> _Document segment_:
## start

Given its central role in the current study, great care went into the assessment of maternal behavior. In order to maximize the reliability of observations, we followed Pederson and Moran’s (1995) recommendations for training our home visitors. Research assistants attended a 2-day training workshop pertaining to early mother–infant interactions, behavioral observation, and techniques of home visiting. They reviewed several videotapes of mother–infant interactions in order to practice using the MBQS. After the workshop, the assistants performed their first few home visits with a more experienced colleague, and they completed the MBQS together. When the junior home visitors were ready to rate maternal behavior without the assistance of a colleague, the next two or three visits were followed by a debriefing session either with the P.I. or with an experienced graduate student, in order to review the salient elements of the visit before scoring the MBQS. The assistants then went on to rating the MBQS independently.
Measures
Maternal behaviors
The 90-item Maternal Behavior Q-Sort (MBQS; Pederson & Moran, 1995) was used at T1 (1 year of age). This measure is designed to assess the quality of maternal behavior during mother-child interactions in the home. Each item describes a potential maternal behavior. Based on observations performed throughout the visit, the 90 items were sorted by the observer into nine piles of 10 items each, according to their degree of resemblance with the mother’s observed behavior. Each item is thus assigned a score between 1 and 9, indicating the extent to which it resembles the mother’s behavior as observed during the visit.

## end

> _Directives_:
1 - Answer from the passage on assessing maternal behavior:
(a) How long was the training workshop the research assistants attended?
(b) Into how many piles did the observer sort the 90 items?
(c) At what age was the Maternal Behavior Q-Sort used?
2 - Resume the passage on assessing maternal behavior after its last sentence.
The records have nothing to do with the passage on assessing maternal behavior.

> _Material provided_:
## start

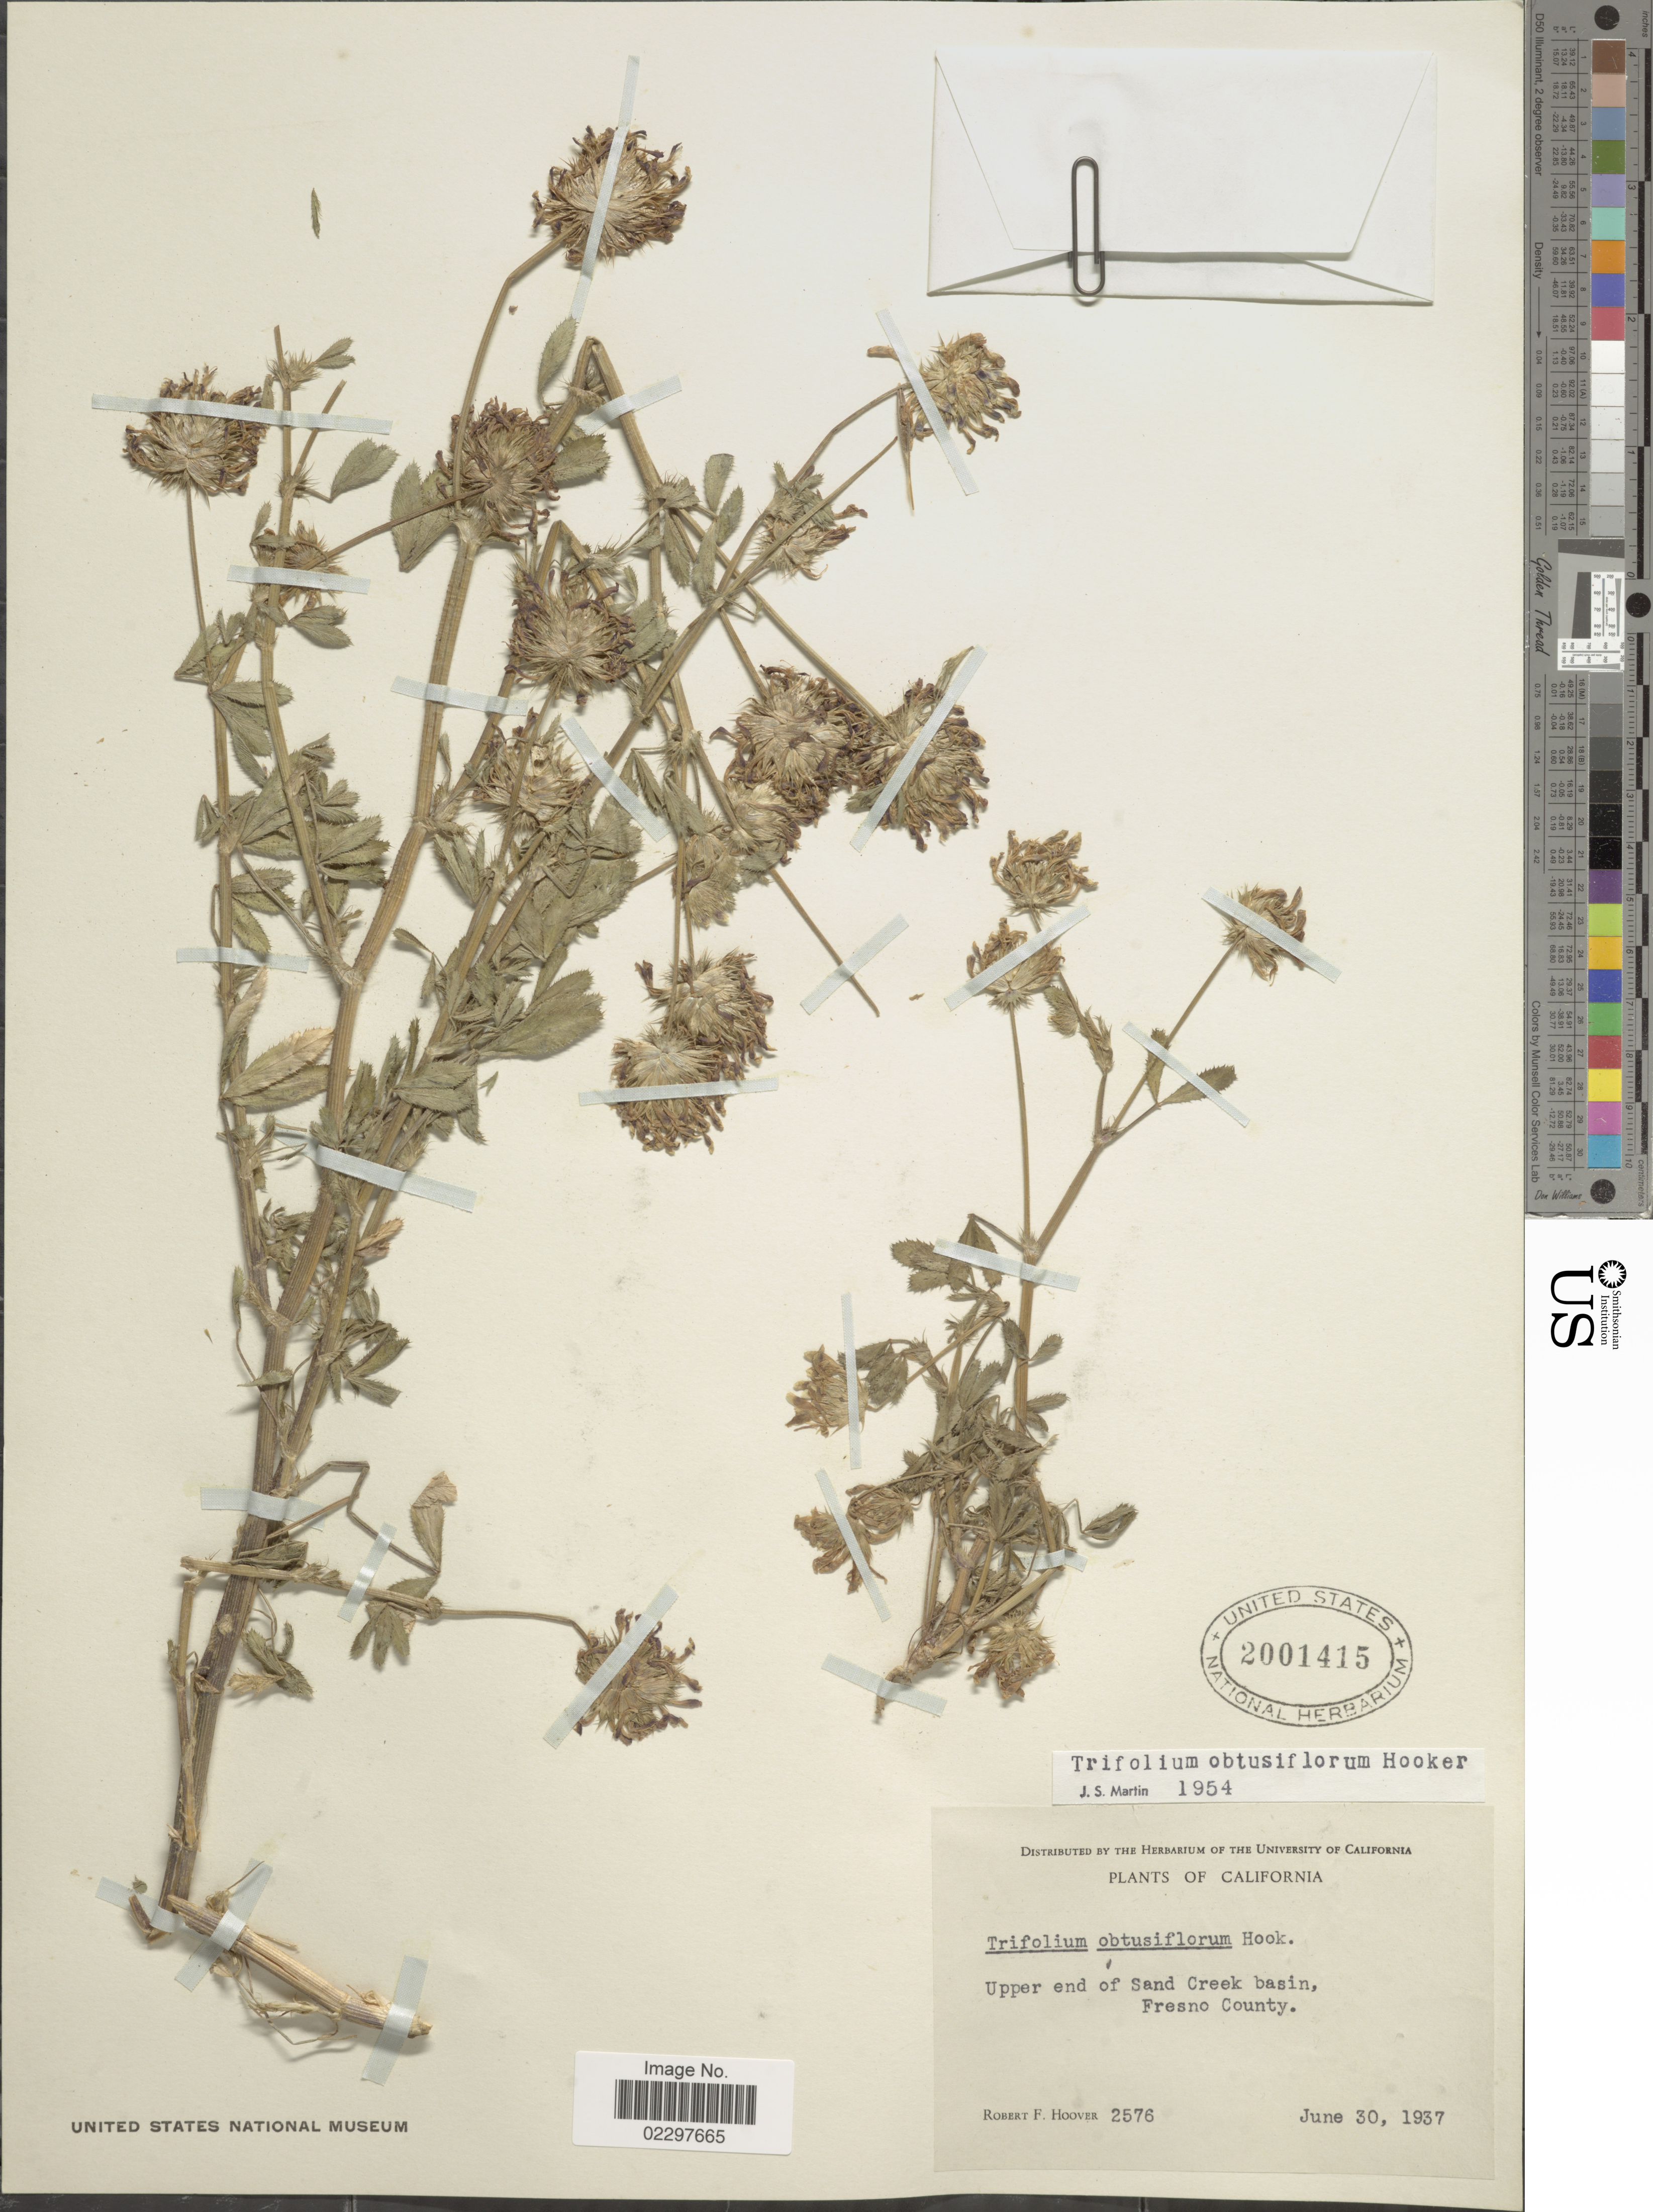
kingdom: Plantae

## end
## start

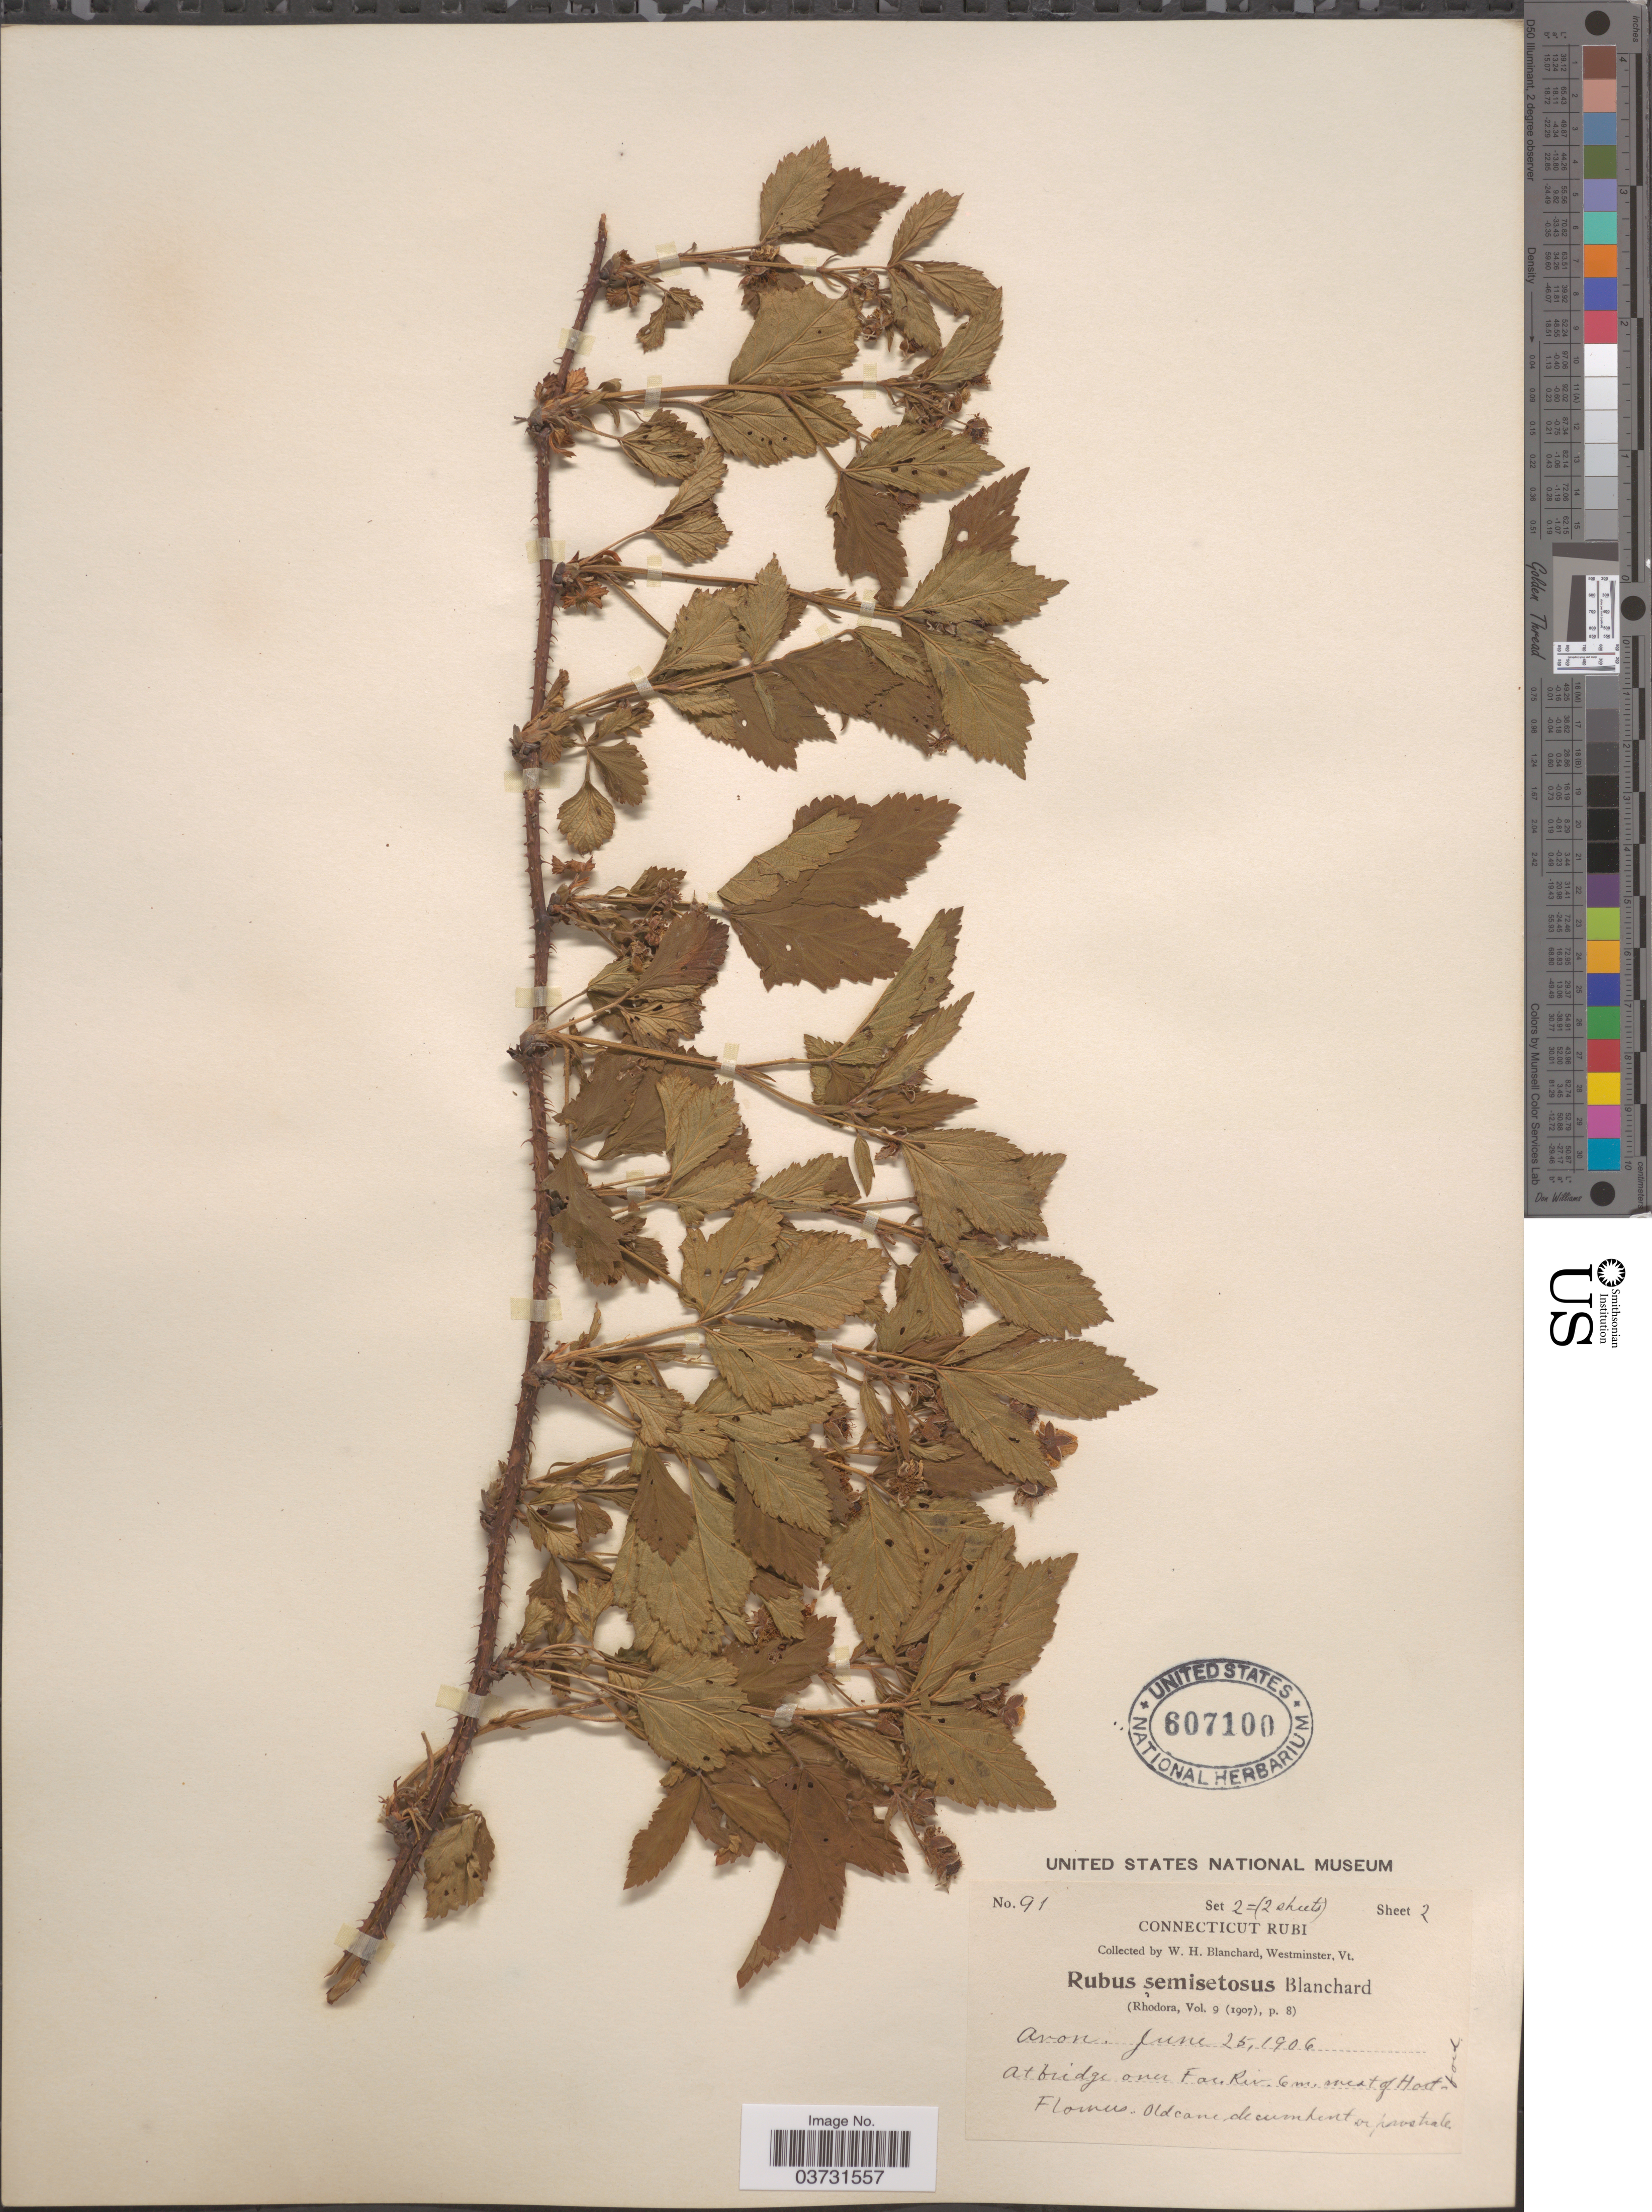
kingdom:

## end

> _Responses to the tasks_:
1 -
(a) Two days.
(b) Nine piles, with 10 items in each.
(c) At 1 year of age (T1).

2 -
Recently, Pederson, Moran and their colleagues (e.g. Morley et al., 2010) subdivided the MBQS items into seven domains of maternal behavior: 1) Response to positive signals (12 items; α = .75; e.g. Notices when B smiles and vocalizes); 2) Response to distress (7 items; α = .83; e.g. Responds immediately to cries or whimpers); 3) Positive affect sharing (6 items; α = .76; e.g. Praises child); 4) Hostility/Rejection (8 items; α = .59; e.g. Is punitive or retaliatory); 5) Sensitivity (27 items; α = .71; e.g. Interprets cues correctly, as evidenced by child’s response); 6) Physical proximity (7 items; α = .72; e.g. Molds child to self when holding); and 7) Teaching orientation (9 items; α = .39; e.g. Is instructive during interactions with child). This multidimensional approach is used here to operationalize the quality of maternal behavior. Of course, ensuing results will be not be independent, but will rather be useful in estimating the extent to which results can be considered robust and not due to chance. Given, however, the low reliability for the Teaching orientation domain in the current sample (presented above), which is consistent with the findings of the original validation study (Morley et al., 2010), it is not considered further.
The development of the MBQS is anchored in the descriptions of sensitive responsiveness provided by Ainsworth, Bell, and Stayton (1974). Pederson and colleagues (e.g. Pederson et al., 1990, 1998; Pederson & Moran, 1995) have provided detailed descriptions of the development of the MBQS as well as its validity and reliability. These authors’ longitudinal studies, and those of other labs (e.g. Bordeleau, Bernier, & Carrier, 2012; Lemelin, Tarabulsy, & Provost, 2006) show that the MBQS is useful in predicting multiple aspects of infant development. The predictive validity of the MBQS is demonstrated by meta-analytic data, which reveal that it is currently the sensitivity measure that is most predictive of infant attachment security (van IJzendoorn, Vereijken, Bakermans-Kranenburg, & Riksen-Walraven, 2004). In this study, a second research assistant was present for 18 home visits (24.3%) and completed the MBQS independently. Agreement between the two raters’ sorts was high, ICC = .87.
Temperament
When children were 15 months old (T2), their mothers completed the Infant Characteristics Questionnaire, 13–24-month version (ICQ; Bates, Freeland, & Lounsbury, 1979). This instrument assesses mothers’ perceptions of their child’s characteristics with 32 items rated on a 7-point Likert scale, tapping into four temperamental dimensions: unadaptability, persistence, difficultness, and social fear. The ICQ has good psychometric properties, including satisfactory internal consistency, temporal stability, and cross-reporter correspondence (see Bates et al., 1979; Guerin & Gottfried, 1994; Merbert, 1989).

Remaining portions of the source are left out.